*** Text ***

## Data Processing

Generally, there are several steps as following:

1. Transform raw data to standard format(CSV), some supported format lists as following(When dealing with the raw data, several exceptions should be considered):
    1. There exists blank lines, inconsistent columns(!=3)
    2. Head, relation, tail is nan or string that only contains space
    3. Some string will be parsed as nan, exp.NAN, N/A, NA and so on
2. Use data of standard format to generate entity and relation dict
3. Split train, evaluation and test data if necessary.

In [1]:
%load_ext autoreload
%autoreload 2

In [2]:
# import sys

# sys.path.append("../../")

import re
import os
import json
import codecs
import numpy as np
import pandas as pd
from collections import Counter


import torch
import pickle
from config import Config

from utils import utils
from models import TransE, TransH, TransA, TransD, KG2E
from utils import evaluation
from dataloader.dataloader import tripleDataset
from torch.utils.data import DataLoader

from torch.autograd import Variable
from tensorboardX import SummaryWriter

## Hyper-parameters

In [3]:
from config import Config
default_conf = Config()

## Helpers

In [4]:
def csv_process(raw_path, save_path, names=None, header=None, sep="\t", encoding="utf-8", compression="infer"):
    print("INFO : Loading data of type %s" % os.path.splitext(raw_path)[-1])
    raw_df = pd.read_csv(raw_path,
                        sep=sep,
                        encoding=encoding,
                        names=names,
                        header=header,
                        keep_default_na=False,  # ==> Solve default nan
                        compression=compression,# ==> Solve ZIP and TAR
                        error_bad_lines=False,  # ==> Solve inconsistent lines
                        warn_bad_lines=False,   # ==> Solve inconsistent lines
                        skip_blank_lines=True)  # ==> Solve blank lines
    print("INFO : Remove the space from the head and tail of entity.")

*** End of Text ***

● Instructions for the task:
Name every model that the data processing text above imports from `models`.

*** Information provided ***

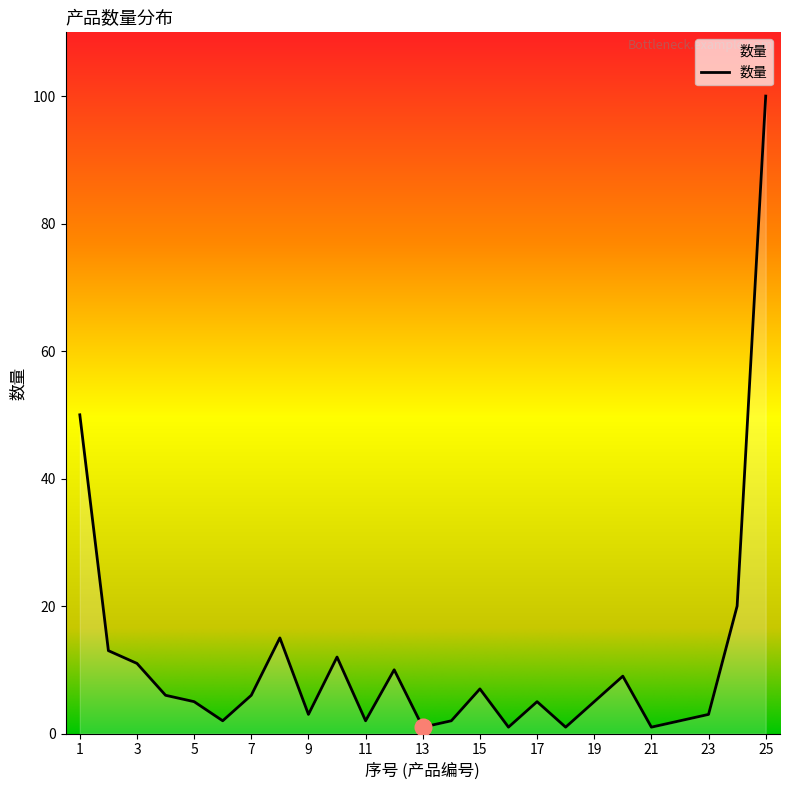

What is the greatest value displayed?

100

*** End of Information provided ***

● Exercise response:
TransE, TransH, TransA, TransD, KG2E